Update 1¶
Background¶
In the FLIR team we’re working on real time object detection models with a primary use for autonomous driving cars. Much of the current technology is centered around RGB cameras as seen in figure one.
While RGB sensing is a de facto standard in real time object detection models it is not without its weaknesses and must be used in conjunction with other sensing technology to provide reliably safe object detection for autonomous driving. In figure two you see a scene behind the lens of an RGB sensor on the left and the object detection of a thermal sensor on the right. RGB sensing tends to fail at night due to the reduced color space which poses a large risk for the safety of autonomous driving cars. FLIR as a company specializes in the deisgn and production of thermal imaging cameras, components and imaging sensors and hopes to leverage that technology in the field of computer vision.
Objective¶
Our team is primarily concerned with analyzing the robustness of a thermal object detector for ADAS (Advanced Driver Assistance Systems) subject to the effect of added noise. Understanding the effect of noise is incredibly important to field of computer vision as it’s been observed that small amounts of noise can result in severe misclassifications.

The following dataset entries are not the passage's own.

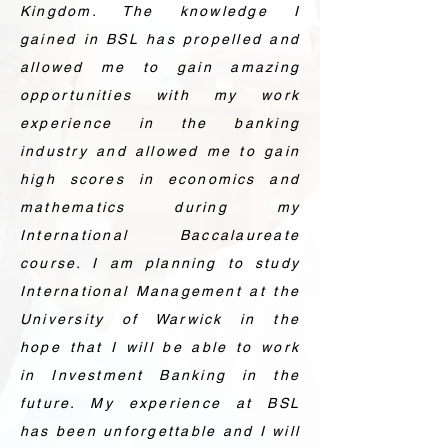
Kingdom. The knowledge I
gained in BSL has propelled and
allowed me to gain amazing
opportunities with my work
experience in the banking
industry and allowed me to gain
high scores in economics and
mathematics during my
International Baccalaureate
course. I am planning to study
International Management at the
University of Warwick in the
hope that I will be able to work
in Investment Banking in the
future. My experience at BSL
has been unforgettable and I will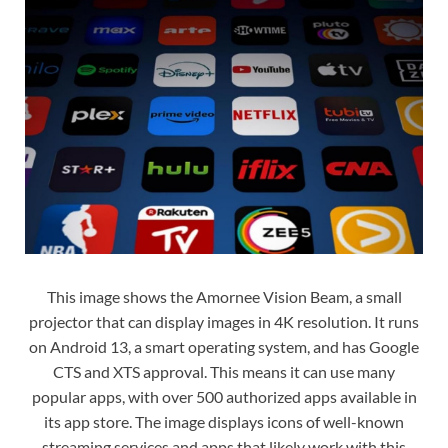
This image shows the Amornee Vision Beam, a small
projector that can display images in 4K resolution. It runs
on Android 13, a smart operating system, and has Google
CTS and XTS approval. This means it can use many
popular apps, with over 500 authorized apps available in
its app store. The image displays icons of well-known
streaming services and apps that likely work with this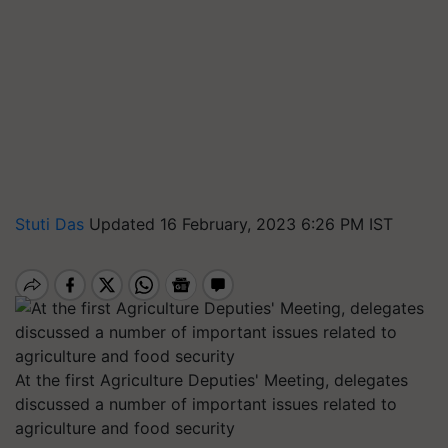
Stuti Das
Updated 16 February, 2023 6:26 PM IST
At the first Agriculture Deputies' Meeting, delegates
discussed a number of important issues related to
agriculture and food security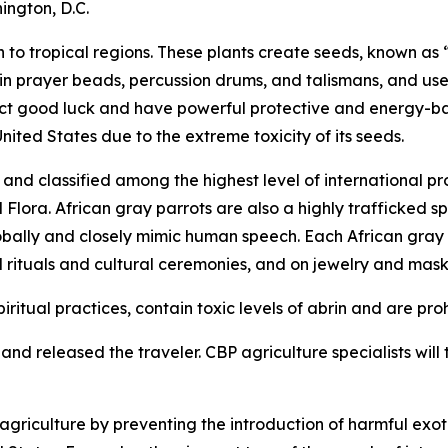
ington, D.C.
to tropical regions. These plants create seeds, known as “
 in prayer beads, percussion drums, and talismans, and use
tract good luck and have powerful protective and energy-b
United States due to the extreme toxicity of its seeds.
nd classified among the highest level of international pr
ora. African gray parrots are also a highly trafficked spe
obally and closely mimic human speech. Each African gray pa
l rituals and cultural ceremonies, and on jewelry and mask
iritual practices, contain toxic levels of abrin and are pro
nd released the traveler. CBP agriculture specialists will t
riculture by preventing the introduction of harmful exoti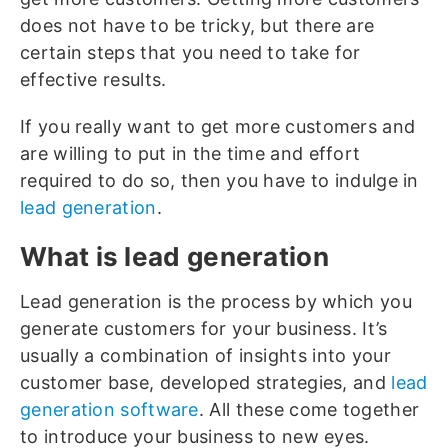
does not have to be tricky, but there are
certain steps that you need to take for
effective results.
If you really want to get more customers and
are willing to put in the time and effort
required to do so, then you have to indulge in
lead generation
.
What is lead generation
Lead generation is the process by which you
generate customers for your business. It’s
usually a combination of insights into your
customer base, developed strategies, and
lead
generation software
. All these come together
to introduce your business to new eyes.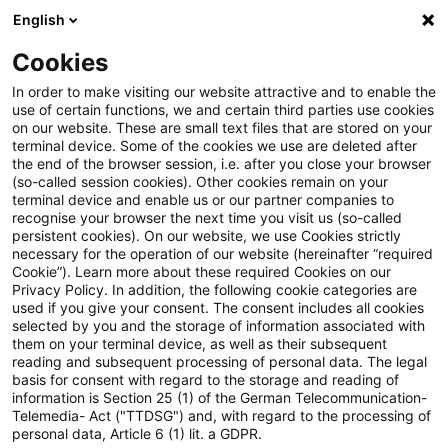
English
Suchbegriff eingeben
Suche
Suche sch
Blogs
Cookies
Blogs
Steuern & Recht
Zollrecht aktuell - März 2024 
In order to make visiting our website attractive and to enable the
use of certain functions, we and certain third parties use cookies
on our website. These are small text files that are stored on your
Zollrecht aktuell - März 2024
terminal device. Some of the cookies we use are deleted after
the end of the browser session, i.e. after you close your browser
(1)
(so-called session cookies). Other cookies remain on your
terminal device and enable us or our partner companies to
recognise your browser the next time you visit us (so-called
persistent cookies). On our website, we use Cookies strictly
necessary for the operation of our website (hereinafter “required
07. März 2024
1 Minute Lesezeit
Cookie”). Learn more about these required Cookies on our
Privacy Policy. In addition, the following cookie categories are
PDF erstellen
Auf LinkedIn teilen
Auf Xing teilen
Per E-Mail teilen
Link kopieren
used if you give your consent. The consent includes all cookies
selected by you and the storage of information associated with
them on your terminal device, as well as their subsequent
reading and subsequent processing of personal data. The legal
basis for consent with regard to the storage and reading of
EU-Initiative zur Einführung einer
information is Section 25 (1) of the German Telecommunication-
Telemedia- Act ("TTDSG") and, with regard to the processing of
verbindlichen Zollwertauskunft
personal data, Article 6 (1) lit. a GDPR.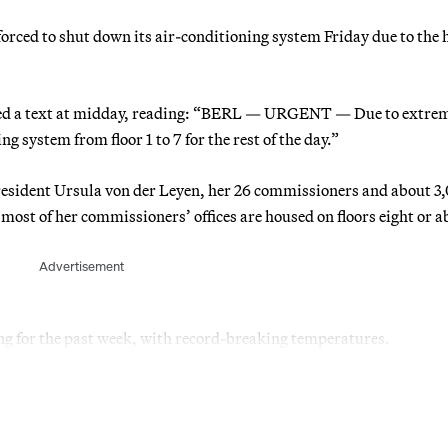
ced to shut down its air-conditioning system Friday due to the 
ived a text at midday, reading: “BERL — URGENT — Due to extre
g system from floor 1 to 7 for the rest of the day.”
resident Ursula von der Leyen, her 26 commissioners and about 3
 most of her commissioners’ offices are housed on floors eight or a
Advertisement
g for the past week, with record-breaking temperatures.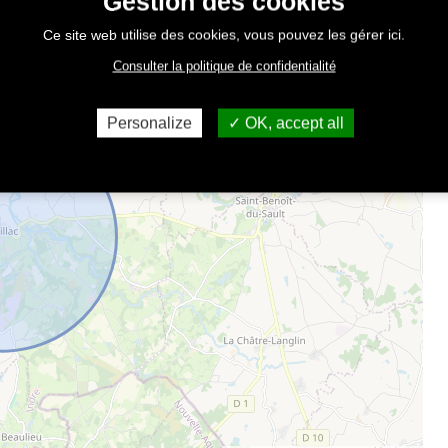
Gestion des cookies
Ce site web utilise des cookies, vous pouvez les gérer ici.
Consulter la politique de confidentialité
Personalize
OK, accept all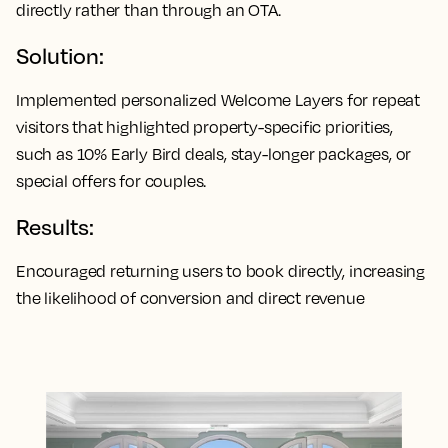
directly rather than through an OTA.
Solution:
Implemented personalized Welcome Layers for repeat
visitors that highlighted property-specific priorities,
such as 10% Early Bird deals, stay-longer packages, or
special offers for couples.
Results:
Encouraged returning users to book directly, increasing
the likelihood of conversion and direct revenue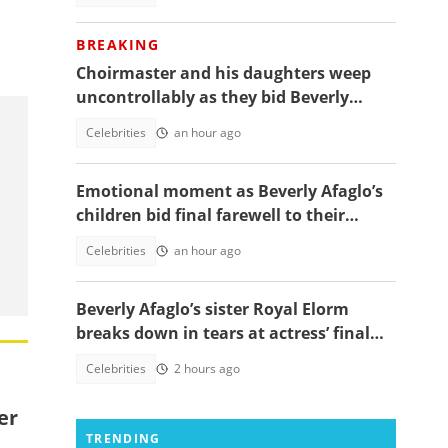
BREAKING
Choirmaster and his daughters weep
uncontrollably as they bid Beverly
Afaglo farewall in a virla video
Celebrities
an hour ago
Emotional moment as Beverly Afaglo’s
children bid final farewell to their
mother
Celebrities
an hour ago
Beverly Afaglo’s sister Royal Elorm
breaks down in tears at actress’ final
farewell
Celebrities
2 hours ago
er
TRENDING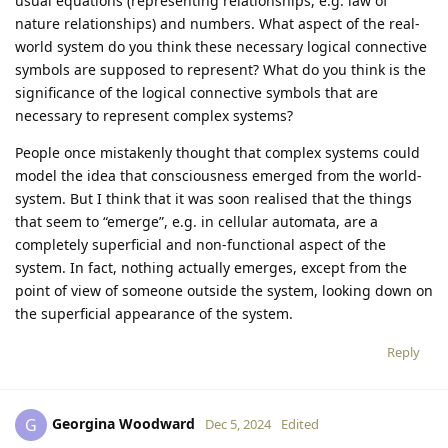
usual equations (representing relationships, e.g. law of
nature relationships) and numbers. What aspect of the real-
world system do you think these necessary logical connective
symbols are supposed to represent? What do you think is the
significance of the logical connective symbols that are
necessary to represent complex systems?
People once mistakenly thought that complex systems could
model the idea that consciousness emerged from the world-
system. But I think that it was soon realised that the things
that seem to “emerge”, e.g. in cellular automata, are a
completely superficial and non-functional aspect of the
system. In fact, nothing actually emerges, except from the
point of view of someone outside the system, looking down on
the superficial appearance of the system.
Reply
Georgina Woodward
G
Dec 5, 2024
Edited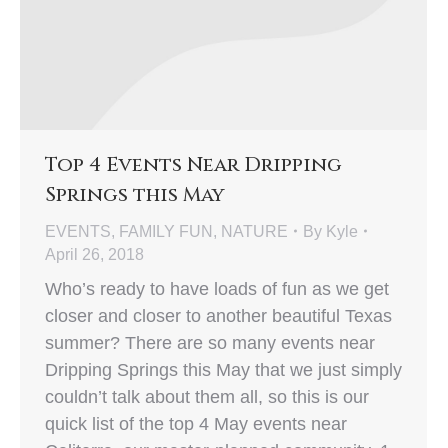
Top 4 Events Near Dripping
Springs this May
EVENTS
,
FAMILY FUN
,
NATURE
By
Kyle
April 26, 2018
Who’s ready to have loads of fun as we get
closer and closer to another beautiful Texas
summer? There are so many events near
Dripping Springs this May that we just simply
couldn’t talk about them all, so this is our
quick list of the top 4 May events near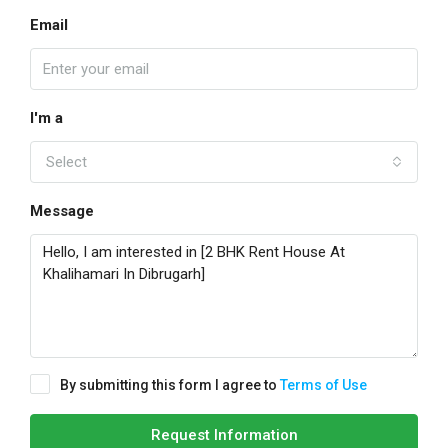
Email
I'm a
Select
Message
By submitting this form I agree to
Terms of Use
Request Information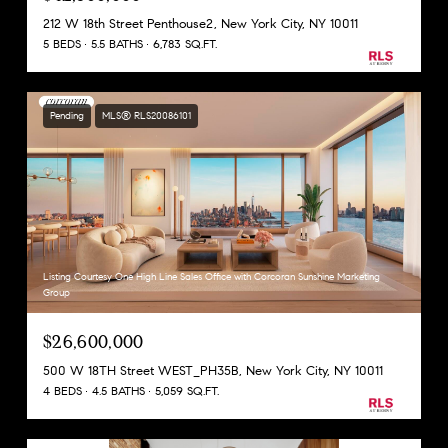
212 W 18th Street Penthouse2, New York City, NY 10011
5 BEDS
5.5 BATHS
6,783 SQ.FT.
Pending
MLS® RLS20086101
Listing Courtesy One High Line Sales Office with Corcoran Sunshine Marketing
Group
$26,600,000
500 W 18TH Street WEST_PH35B, New York City, NY 10011
4 BEDS
4.5 BATHS
5,059 SQ.FT.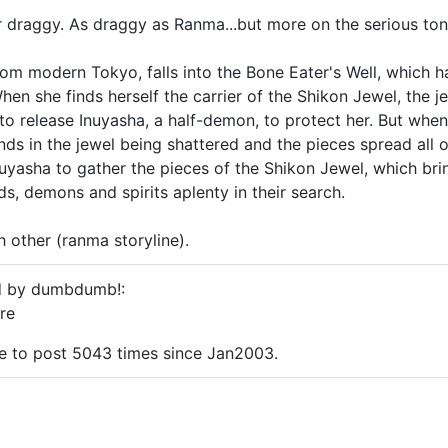
her draggy. As draggy as Ranma...but more on the serious ton
rom modern Tokyo, falls into the Bone Eater's Well, which 
hen she finds herself the carrier of the Shikon Jewel, the j
o release Inuyasha, a half-demon, to protect her. But when
nds in the jewel being shattered and the pieces spread all o
uyasha to gather the pieces of the Shikon Jewel, which bri
s, demons and spirits aplenty in their search.
h other (ranma storyline).
ed by dumbdumb!:
re
me to post 5043 times since Jan2003.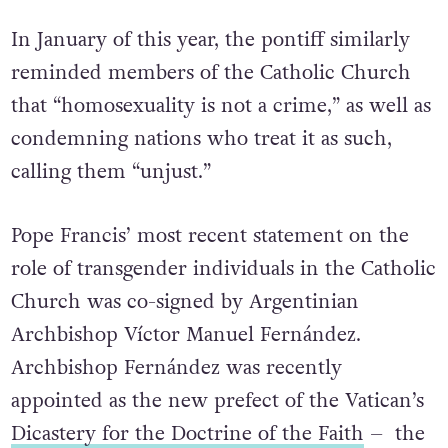
“pastoral prudence” and “pastoral charity.”
In January of this year, the pontiff similarly
reminded members of the Catholic Church
that “homosexuality is not a crime,” as well as
condemning nations who treat it as such,
calling them “unjust.”
Pope Francis’ most recent statement on the
role of transgender individuals in the Catholic
Church was co-signed by Argentinian
Archbishop Víctor Manuel Fernández.
Archbishop Fernández was recently
appointed as the new prefect of the Vatican’s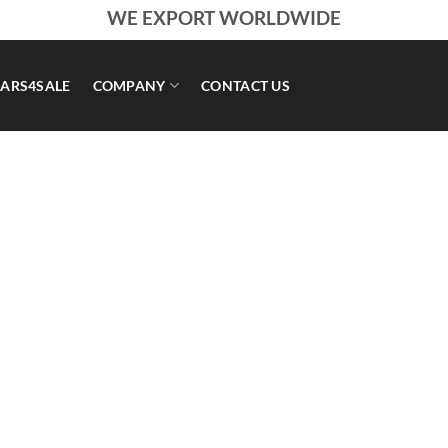
WE EXPORT WORLDWIDE
ARS4SALE
COMPANY
CONTACT US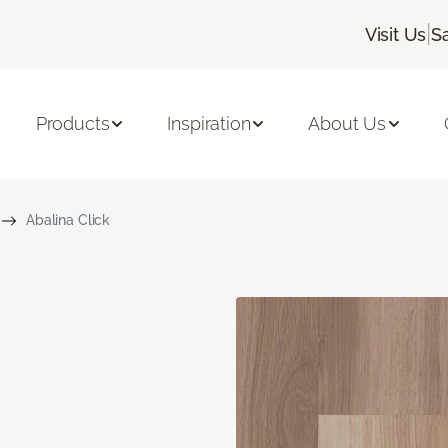
|
Visit Us
S
Products
Inspiration
About Us
Abalina Click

Figure 3 shows the effect a small amount of noise will have on the classification of a panda (Source: https://arxiv.org/abs/1412.6572). Figure 4 shows a stop sign on the right with minimal alterations that led to a model classifying it as a speed limit sign (Source: https://arxiv.org/pdf/1707.08945.pdf). These are known as adversarial attacks, adding inputs to a model to intentionally cause misclassifications. Adversarial attacks and the effects of random noise are incredibly important to study as we hope to make our object detection models as robust as possible.
Progress So Far¶
The initial stages of our project involved a lot of set up and decision making. We were provided with the FLIR thermal imaging dataset (https://www.flir.com/oem/adas/adas-dataset-form/ Free for anyone to download) and before we observed the effects of noise on a model we needed to setup a baseline detector and train the dataset on it. Some of the more popular object detectors include Faster R-CNN, Single shot detector, and YOLO. Faster R-CNN is a multi-stage detector, the image is input into a convolutional neural network to identify areas of interest within the image that are analyzed with another network. The single-shot detector uses a single convolutional network to predict a feature map which is then analyzed to classify objects. Yolo divides the image into a grid and looks at the whole image rather than regions of interest. It uses a single convolutional network to predict bounding boxes and classes. Yolo has the best speed vs accuracy tradeoff based on existing testing. It Overall yolo was the fastest of the detectors we discussed without suffering from a signifcant drop in accuracy as can be seen in figure 6 so we decided to start a baseline Yolo v3 model.
Next Steps¶
Now that we’ve familiarized ourselves with the dataset and decided on an object detector we’re currently in the process of creating a virtual environment for each group member to work under and setting up our baseline model so we can train our dataset on it and gather accuracy benchmarks to compare against later. Beyond this we plan to perform a hyperparameter search on YOLO to train the most optimal detector so we can later observe how easily fooled it can be with some added noise. We also plan to experiment with adding different forms of noise to the thermal imaging data and analyzing accuracy differences and also test the effects of noise on several models and observe the difference in performance between them. If we’re succesful in our initial goals we hope explore solutions that mitigate attacks on convolutional neural networks but thats a goal far down the road.